Restate the following data in its entirety, word for word and without images.
[Start of Attachment]
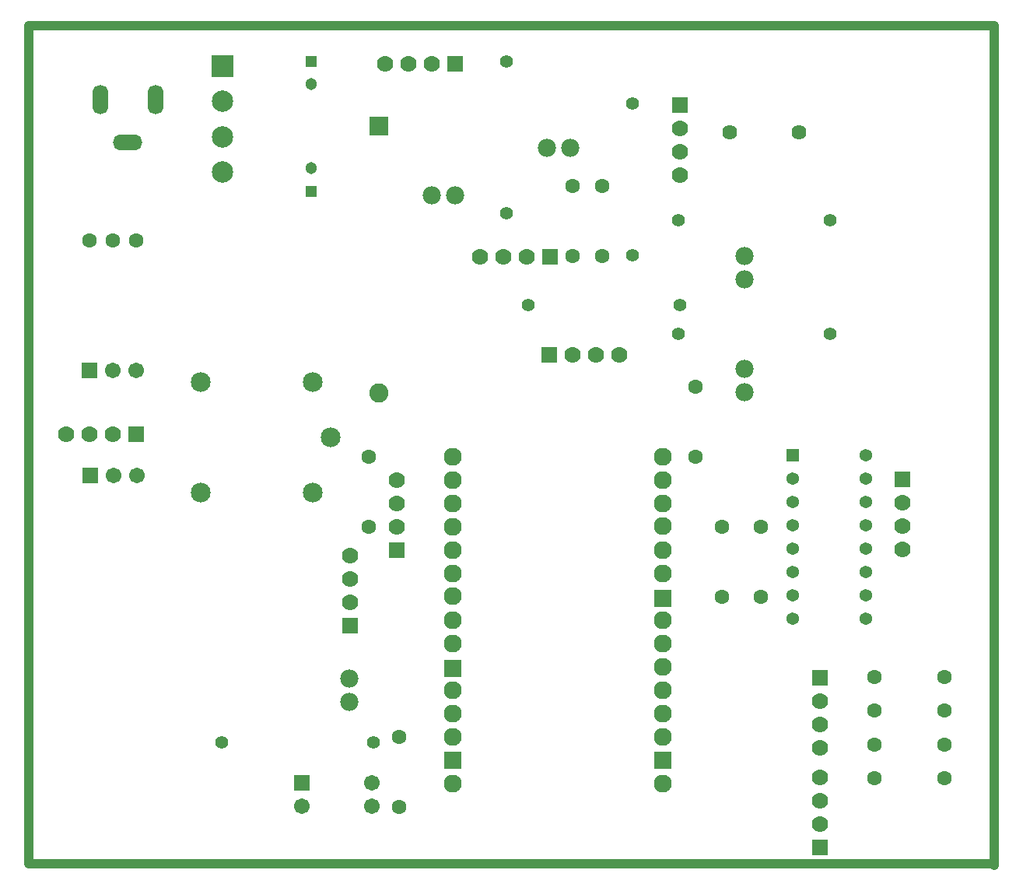
<source format=gbs>
G04*
G04 #@! TF.GenerationSoftware,Altium Limited,Altium Designer,18.0.9 (584)*
G04*
G04 Layer_Color=16711935*
%FSLAX44Y44*%
%MOMM*%
G71*
G01*
G75*
%ADD18C,1.0000*%
%ADD19C,1.7032*%
%ADD20R,1.7032X1.7032*%
%ADD21R,1.7782X1.7782*%
%ADD22C,1.7782*%
%ADD23R,1.7782X1.7782*%
%ADD24R,1.3632X1.3632*%
%ADD25C,1.3632*%
%ADD26R,2.3332X2.3332*%
%ADD27C,2.3332*%
%ADD28C,2.0782*%
%ADD29R,2.0782X2.0782*%
%ADD30R,1.3032X1.3032*%
%ADD31C,1.3032*%
%ADD32C,1.4032*%
%ADD33C,1.6202*%
%ADD34C,1.6032*%
%ADD35C,2.1532*%
%ADD36C,1.9812*%
%ADD37O,3.2192X1.7112*%
%ADD38O,1.7112X3.2192*%
%ADD39C,1.9558*%
%ADD40R,1.9558X1.9558*%
D18*
X259080Y354330D02*
X1308100D01*
X259080Y1266190D02*
X259080Y354330D01*
X259080Y1266190D02*
X1309370D01*
Y353060D02*
Y1266190D01*
D19*
X375420Y891560D02*
D03*
X350020D02*
D03*
X350895Y777240D02*
D03*
X376295D02*
D03*
X632230Y417060D02*
D03*
Y442460D02*
D03*
X556030Y417060D02*
D03*
D20*
X324620Y891560D02*
D03*
X325495Y777240D02*
D03*
X556030Y442460D02*
D03*
D21*
X375920Y821690D02*
D03*
X825500Y908050D02*
D03*
X722710Y1225370D02*
D03*
X825805Y1014730D02*
D03*
D22*
X350520Y821690D02*
D03*
X325120D02*
D03*
X299720D02*
D03*
X1120240Y531860D02*
D03*
Y506460D02*
D03*
Y481060D02*
D03*
X850900Y908050D02*
D03*
X876300D02*
D03*
X901700D02*
D03*
X608330Y638742D02*
D03*
Y664142D02*
D03*
Y689542D02*
D03*
X697310Y1225370D02*
D03*
X671910D02*
D03*
X646510D02*
D03*
X967740Y1154459D02*
D03*
Y1129059D02*
D03*
Y1103659D02*
D03*
X800405Y1014730D02*
D03*
X775005D02*
D03*
X749605D02*
D03*
X1209884Y747830D02*
D03*
Y722430D02*
D03*
Y697030D02*
D03*
X1120140Y397510D02*
D03*
Y422910D02*
D03*
Y448310D02*
D03*
X659130Y721360D02*
D03*
Y746760D02*
D03*
Y772160D02*
D03*
D23*
X1120240Y557260D02*
D03*
X608330Y613342D02*
D03*
X967740Y1179859D02*
D03*
X1209884Y773230D02*
D03*
X1120140Y372110D02*
D03*
X659130Y695960D02*
D03*
D24*
X1090270Y798830D02*
D03*
D25*
Y773430D02*
D03*
Y748030D02*
D03*
Y722630D02*
D03*
Y697230D02*
D03*
Y671830D02*
D03*
Y646430D02*
D03*
Y621030D02*
D03*
X1169670D02*
D03*
Y646430D02*
D03*
Y671830D02*
D03*
Y697230D02*
D03*
Y722630D02*
D03*
Y748030D02*
D03*
Y773430D02*
D03*
Y798830D02*
D03*
D26*
X469980Y1222595D02*
D03*
D27*
Y1184095D02*
D03*
Y1145595D02*
D03*
Y1107095D02*
D03*
D28*
X640080Y866970D02*
D03*
D29*
Y1156970D02*
D03*
D30*
X566500Y1227745D02*
D03*
X565875Y1086445D02*
D03*
D31*
X566500Y1202745D02*
D03*
X565875Y1111445D02*
D03*
D32*
X778590Y1227245D02*
D03*
Y1062245D02*
D03*
X915750Y1016734D02*
D03*
Y1181734D02*
D03*
X633730Y486410D02*
D03*
X468730D02*
D03*
X966199Y931296D02*
D03*
X1131199D02*
D03*
X966199Y1055189D02*
D03*
X1131199D02*
D03*
X802640Y962660D02*
D03*
X967640D02*
D03*
D33*
X1021380Y1150620D02*
D03*
X1097280D02*
D03*
D34*
X375920Y1032510D02*
D03*
X350520D02*
D03*
X325120D02*
D03*
X1179430Y558135D02*
D03*
X1255630D02*
D03*
X850330Y1016000D02*
D03*
Y1092200D02*
D03*
X1179430Y447645D02*
D03*
X1255630D02*
D03*
X1013460Y645160D02*
D03*
Y721360D02*
D03*
X628650Y797560D02*
D03*
Y721360D02*
D03*
X661670Y492760D02*
D03*
Y416560D02*
D03*
X1055370Y645160D02*
D03*
Y721360D02*
D03*
X1179430Y521305D02*
D03*
X1255630D02*
D03*
X1179430Y484475D02*
D03*
X1255630D02*
D03*
X882650Y1016000D02*
D03*
Y1092200D02*
D03*
X984250Y873760D02*
D03*
Y797560D02*
D03*
D35*
X587730Y818760D02*
D03*
X567730Y758760D02*
D03*
X445730D02*
D03*
Y878760D02*
D03*
X567730D02*
D03*
D36*
X697230Y1082040D02*
D03*
X722630D02*
D03*
X823040Y1133760D02*
D03*
X848440D02*
D03*
X607315Y530860D02*
D03*
Y556260D02*
D03*
X1037714Y1015800D02*
D03*
Y990400D02*
D03*
Y892810D02*
D03*
Y867410D02*
D03*
D37*
X366550Y1139180D02*
D03*
D38*
X336550Y1186180D02*
D03*
X396550D02*
D03*
D39*
X720170Y441510D02*
D03*
Y543110D02*
D03*
Y517710D02*
D03*
Y492310D02*
D03*
Y593910D02*
D03*
Y619310D02*
D03*
Y645980D02*
D03*
Y797110D02*
D03*
Y771710D02*
D03*
Y746310D02*
D03*
Y720910D02*
D03*
Y695510D02*
D03*
Y670110D02*
D03*
X948770Y441510D02*
D03*
Y543110D02*
D03*
Y517710D02*
D03*
Y492310D02*
D03*
Y568510D02*
D03*
Y593910D02*
D03*
Y619310D02*
D03*
Y797110D02*
D03*
Y771710D02*
D03*
Y746310D02*
D03*
Y722180D02*
D03*
Y695510D02*
D03*
Y670110D02*
D03*
D40*
X720170Y466910D02*
D03*
Y567240D02*
D03*
X948770Y466910D02*
D03*
Y643440D02*
D03*
M02*

</source>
[End of Attachment]
■ RESULT FOR THIS EXERCISE
<source format=gbs>
G04*
G04 #@! TF.GenerationSoftware,Altium Limited,Altium Designer,18.0.9 (584)*
G04*
G04 Layer_Color=16711935*
%FSLAX44Y44*%
%MOMM*%
G71*
G01*
G75*
%ADD18C,1.0000*%
%ADD19C,1.7032*%
%ADD20R,1.7032X1.7032*%
%ADD21R,1.7782X1.7782*%
%ADD22C,1.7782*%
%ADD23R,1.7782X1.7782*%
%ADD24R,1.3632X1.3632*%
%ADD25C,1.3632*%
%ADD26R,2.3332X2.3332*%
%ADD27C,2.3332*%
%ADD28C,2.0782*%
%ADD29R,2.0782X2.0782*%
%ADD30R,1.3032X1.3032*%
%ADD31C,1.3032*%
%ADD32C,1.4032*%
%ADD33C,1.6202*%
%ADD34C,1.6032*%
%ADD35C,2.1532*%
%ADD36C,1.9812*%
%ADD37O,3.2192X1.7112*%
%ADD38O,1.7112X3.2192*%
%ADD39C,1.9558*%
%ADD40R,1.9558X1.9558*%
D18*
X259080Y354330D02*
X1308100D01*
X259080Y1266190D02*
X259080Y354330D01*
X259080Y1266190D02*
X1309370D01*
Y353060D02*
Y1266190D01*
D19*
X375420Y891560D02*
D03*
X350020D02*
D03*
X350895Y777240D02*
D03*
X376295D02*
D03*
X632230Y417060D02*
D03*
Y442460D02*
D03*
X556030Y417060D02*
D03*
D20*
X324620Y891560D02*
D03*
X325495Y777240D02*
D03*
X556030Y442460D02*
D03*
D21*
X375920Y821690D02*
D03*
X825500Y908050D02*
D03*
X722710Y1225370D02*
D03*
X825805Y1014730D02*
D03*
D22*
X350520Y821690D02*
D03*
X325120D02*
D03*
X299720D02*
D03*
X1120240Y531860D02*
D03*
Y506460D02*
D03*
Y481060D02*
D03*
X850900Y908050D02*
D03*
X876300D02*
D03*
X901700D02*
D03*
X608330Y638742D02*
D03*
Y664142D02*
D03*
Y689542D02*
D03*
X697310Y1225370D02*
D03*
X671910D02*
D03*
X646510D02*
D03*
X967740Y1154459D02*
D03*
Y1129059D02*
D03*
Y1103659D02*
D03*
X800405Y1014730D02*
D03*
X775005D02*
D03*
X749605D02*
D03*
X1209884Y747830D02*
D03*
Y722430D02*
D03*
Y697030D02*
D03*
X1120140Y397510D02*
D03*
Y422910D02*
D03*
Y448310D02*
D03*
X659130Y721360D02*
D03*
Y746760D02*
D03*
Y772160D02*
D03*
D23*
X1120240Y557260D02*
D03*
X608330Y613342D02*
D03*
X967740Y1179859D02*
D03*
X1209884Y773230D02*
D03*
X1120140Y372110D02*
D03*
X659130Y695960D02*
D03*
D24*
X1090270Y798830D02*
D03*
D25*
Y773430D02*
D03*
Y748030D02*
D03*
Y722630D02*
D03*
Y697230D02*
D03*
Y671830D02*
D03*
Y646430D02*
D03*
Y621030D02*
D03*
X1169670D02*
D03*
Y646430D02*
D03*
Y671830D02*
D03*
Y697230D02*
D03*
Y722630D02*
D03*
Y748030D02*
D03*
Y773430D02*
D03*
Y798830D02*
D03*
D26*
X469980Y1222595D02*
D03*
D27*
Y1184095D02*
D03*
Y1145595D02*
D03*
Y1107095D02*
D03*
D28*
X640080Y866970D02*
D03*
D29*
Y1156970D02*
D03*
D30*
X566500Y1227745D02*
D03*
X565875Y1086445D02*
D03*
D31*
X566500Y1202745D02*
D03*
X565875Y1111445D02*
D03*
D32*
X778590Y1227245D02*
D03*
Y1062245D02*
D03*
X915750Y1016734D02*
D03*
Y1181734D02*
D03*
X633730Y486410D02*
D03*
X468730D02*
D03*
X966199Y931296D02*
D03*
X1131199D02*
D03*
X966199Y1055189D02*
D03*
X1131199D02*
D03*
X802640Y962660D02*
D03*
X967640D02*
D03*
D33*
X1021380Y1150620D02*
D03*
X1097280D02*
D03*
D34*
X375920Y1032510D02*
D03*
X350520D02*
D03*
X325120D02*
D03*
X1179430Y558135D02*
D03*
X1255630D02*
D03*
X850330Y1016000D02*
D03*
Y1092200D02*
D03*
X1179430Y447645D02*
D03*
X1255630D02*
D03*
X1013460Y645160D02*
D03*
Y721360D02*
D03*
X628650Y797560D02*
D03*
Y721360D02*
D03*
X661670Y492760D02*
D03*
Y416560D02*
D03*
X1055370Y645160D02*
D03*
Y721360D02*
D03*
X1179430Y521305D02*
D03*
X1255630D02*
D03*
X1179430Y484475D02*
D03*
X1255630D02*
D03*
X882650Y1016000D02*
D03*
Y1092200D02*
D03*
X984250Y873760D02*
D03*
Y797560D02*
D03*
D35*
X587730Y818760D02*
D03*
X567730Y758760D02*
D03*
X445730D02*
D03*
Y878760D02*
D03*
X567730D02*
D03*
D36*
X697230Y1082040D02*
D03*
X722630D02*
D03*
X823040Y1133760D02*
D03*
X848440D02*
D03*
X607315Y530860D02*
D03*
Y556260D02*
D03*
X1037714Y1015800D02*
D03*
Y990400D02*
D03*
Y892810D02*
D03*
Y867410D02*
D03*
D37*
X366550Y1139180D02*
D03*
D38*
X336550Y1186180D02*
D03*
X396550D02*
D03*
D39*
X720170Y441510D02*
D03*
Y543110D02*
D03*
Y517710D02*
D03*
Y492310D02*
D03*
Y593910D02*
D03*
Y619310D02*
D03*
Y645980D02*
D03*
Y797110D02*
D03*
Y771710D02*
D03*
Y746310D02*
D03*
Y720910D02*
D03*
Y695510D02*
D03*
Y670110D02*
D03*
X948770Y441510D02*
D03*
Y543110D02*
D03*
Y517710D02*
D03*
Y492310D02*
D03*
Y568510D02*
D03*
Y593910D02*
D03*
Y619310D02*
D03*
Y797110D02*
D03*
Y771710D02*
D03*
Y746310D02*
D03*
Y722180D02*
D03*
Y695510D02*
D03*
Y670110D02*
D03*
D40*
X720170Y466910D02*
D03*
Y567240D02*
D03*
X948770Y466910D02*
D03*
Y643440D02*
D03*
M02*

</source>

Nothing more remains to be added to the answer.